How Hearing Aids Can Help You

As with anything, there is both a negative and positive side to this astonishing ability. Neuroplasticity may make your loss of hearing worse, but it also elevates the overall performance of hearing aids. Because your brain has the talent of regenerating tissue and to reroute neural pathways, you can get the most from the technology at your ear. Because the hearing aids stimulate the parts of the brain that regulate loss of hearing, they stimulate mental growth and development.

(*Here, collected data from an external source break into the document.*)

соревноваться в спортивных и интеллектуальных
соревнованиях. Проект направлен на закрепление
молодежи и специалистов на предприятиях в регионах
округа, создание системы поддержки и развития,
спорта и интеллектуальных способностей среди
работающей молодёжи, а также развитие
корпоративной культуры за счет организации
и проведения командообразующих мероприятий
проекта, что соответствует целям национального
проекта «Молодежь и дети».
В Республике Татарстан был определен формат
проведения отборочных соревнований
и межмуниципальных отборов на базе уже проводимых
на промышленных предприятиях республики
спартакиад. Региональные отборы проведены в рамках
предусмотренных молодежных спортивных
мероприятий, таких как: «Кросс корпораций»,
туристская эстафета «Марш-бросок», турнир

As a matter of fact, a long-term study was published in the Journal of the American Geriatrics Society. It found that wearing a set of hearing aids lessened cognitive decline in people with hearing loss. The study, titled Self-Reported Hearing Loss: Hearing Aids and Cognitive Decline in Elderly Adults: A 25-year Study, followed over three thousand adults age 65 and older over a 25 year period. What the scientists found was that the speed of cognitive decline was higher in those with hearing loss compared to those with healthy hearing. However, participants that used hearing aids to correct their hearing loss displayed no difference in the rate of cognitive decline compared to those with normal hearing.

The best part of this study is that we can validate what we already understand about neuroplasticity: the brain will coordinate functions according to the current need and the amount of stimulation it is given. To put it another way, you need to, “use it or lose it.”

Maintaining a Youthful Brain

In short, the brain is versatile and can adapt itself substantially no matter what your age or stage in life. You should also take into consideration that hearing loss can accelerate mental decline and that simply using hearing aids can stop or at least reduce this decline.

Hearing aids are high-tech hearing enhancement technology, not just over-the-counter amplification devices. According to leading brain plasticity expert Dr. Michael Merzenich, by challenging yourself with new activities, being socially active, and maybe even practicing mindfulness you can increase your brain’s functionality no matter what your age is.

To guarantee your quality of life, hearing aids are a must have. Those who have loss of hearing may become withdrawn or isolated. If you would like to remain active and independent, get a pair of hearing aids. After all, you want your brain to keep experiencing stimulation and processing the sounds you hear so it will stay as young as you feel!